The Cajon Pass travels between the San Bernardino Mountains and San Gabriel Mountains. The pass was created by the movements of the San Andreas fault; the result of this movement is visible in the position of the rock formations. 

My breakfast companion informed me that the pass is traversed by tracks owned by BNSF and UP and is a popular area for rail photographers. As I traveled through, it was easy to see why. There are portions where the various elevations and train tracks reminded me of a model railroad.

In 1851, a group of Mormon settlers traveled through the pass on their way from Salt Lake City to southern California. "Mormon Rocks" is a large rock formation located where the railway and "Mormon Trail" merge.

























Once we reached San Bernardino, we had a bit of time to get off the train and take pictures. I stress a BIT of time. They told us we had around ten minutes, but three minutes later, the conductor yelled, "All aboard!" I was at the complete opposite end of the train at that point. I was near a young man who gave me an equally panicked look and then said, "There's a door open in Coach! Come on!" I haven't run that fast since high school. We made it just in time. The car attendant closed the door behind us, laughed, and said, "Close call!"

From there, it was onward to Fullerton, where the lady across the hall departed and (hopefully) found her way home.


----------



## SarahZ (Nov 3, 2019)

Los Angeles Union Station features a gorgeous juxtaposition of Art Deco, Mission, and Streamline Moderne architecture. I was extremely lucky to have access to the old ticketing area, as they were displaying a formerly-censored mural by a local artist. This area is normally roped off; you can still see it while visiting, but you can't physically enter the room.

DATASET EXCERPT:
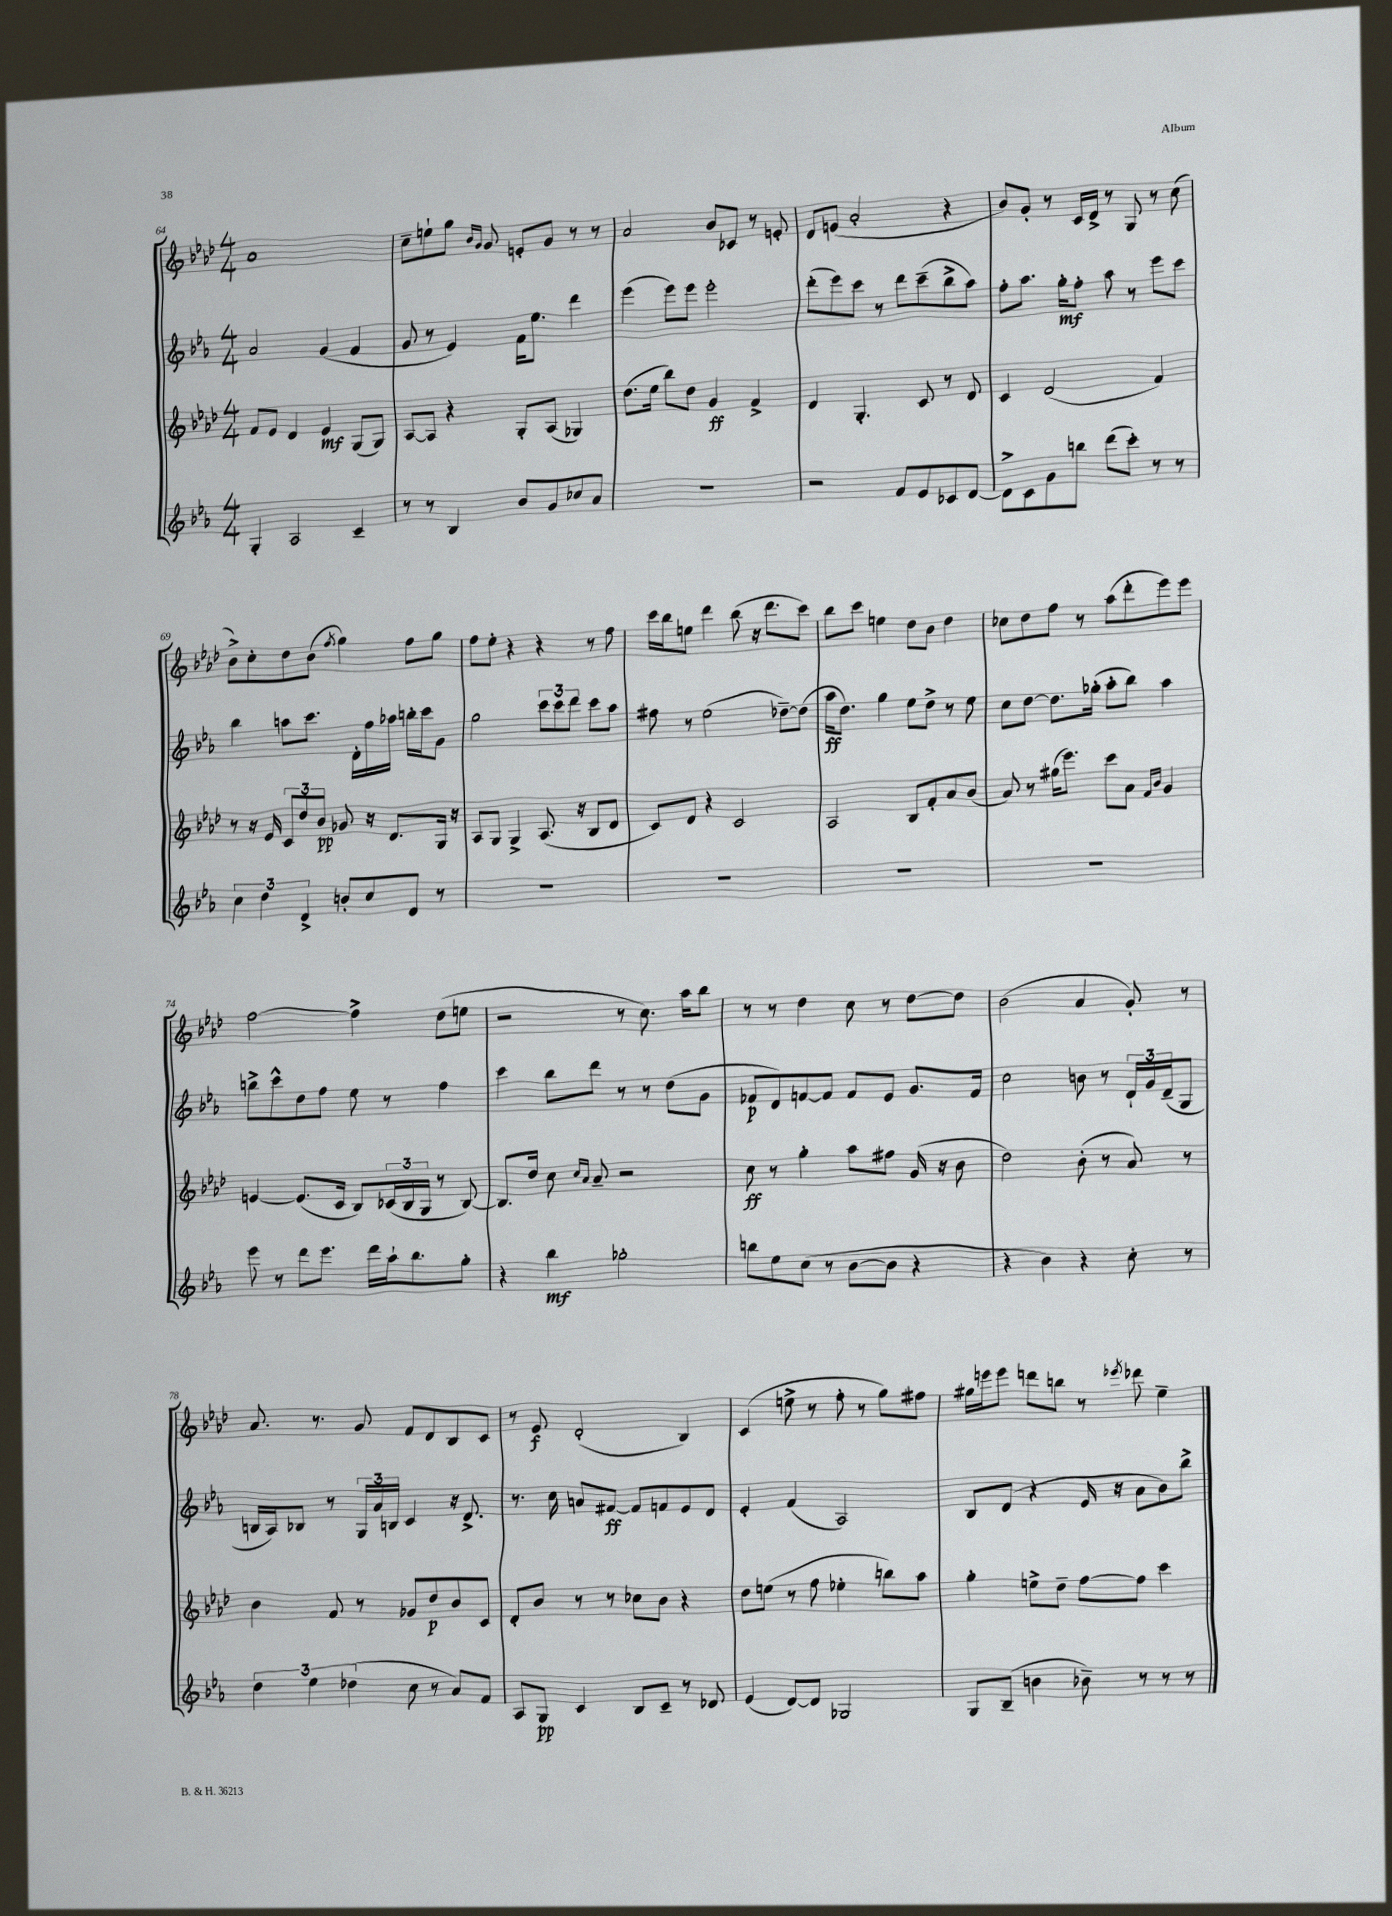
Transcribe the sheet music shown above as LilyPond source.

SET OF TASKS:
1 – According to the Cajon Pass trip report, which companies own the tracks that run through the pass?
2 – Reproduce the stretch of the Cajon Pass trip report from "Once we reached" through "her way home." without changing a word.
3 – Carry on writing the Cajon Pass trip report from the last sentence shown.

RESULTS OF THE EXERCISE:
1 – BNSF and UP

2 –
Once we reached San Bernardino, we had a bit of time to get off the train and take pictures. I stress a BIT of time. They told us we had around ten minutes, but three minutes later, the conductor yelled, "All aboard!" I was at the complete opposite end of the train at that point. I was near a young man who gave me an equally panicked look and then said, "There's a door open in Coach! Come on!" I haven't run that fast since high school. We made it just in time. The car attendant closed the door behind us, laughed, and said, "Close call!"

From there, it was onward to Fullerton, where the lady across the hall departed and (hopefully) found her way home.

3 –
Here is a link to a story about the mural: https://losangeles.cbslocal.com/2017/09/29/censored-la-mural-on-display/




Ceiling in the ticketing area:




Ticket counters:




It's simply breathtaking in person.
















Ceiling in the waiting room:


----------



## SarahZ (Nov 4, 2019)

After wandering around the station for a while, I decided to pick up my rental car and drive around. I had oodles of time before I could check into my Airbnb, so I figured I'd explore a bit and then grab lunch.

Locating the rental counter was fairly easy. It's tucked away in a somewhat random area of the station, but the signs were easy to follow. I had to wait a bit, as there was a mix-up with Hertz. I had called to warn them the train would be 2-3 hours late so they wouldn't cancel my reservation, but this somehow created two reservations in the system. The desk clerk spent close to 20 minutes on the phone trying to iron it out. He apologized a couple of times, at which point I waved him off and said, "It happens. I'm not in a hurry." No one was in line behind me, thankfully. If they had been, I would have told them to go ahead.

Eventually, everything was kosher and my contract was signed. He asked if I knew where the rental cars were located (no) and then gave me some vague, hand-waving directions. Then he said, "You know what? I need to take my break anyway. I'll walk you over there." So I got a nice, friendly escort to the rental cars. I probably would have found them on my own, but I was glad to have him with me. The path isn't marked, and you have to walk out a door, across a courtyard, through an unmarked door, down two flights of stairs, over the river, and through the woods.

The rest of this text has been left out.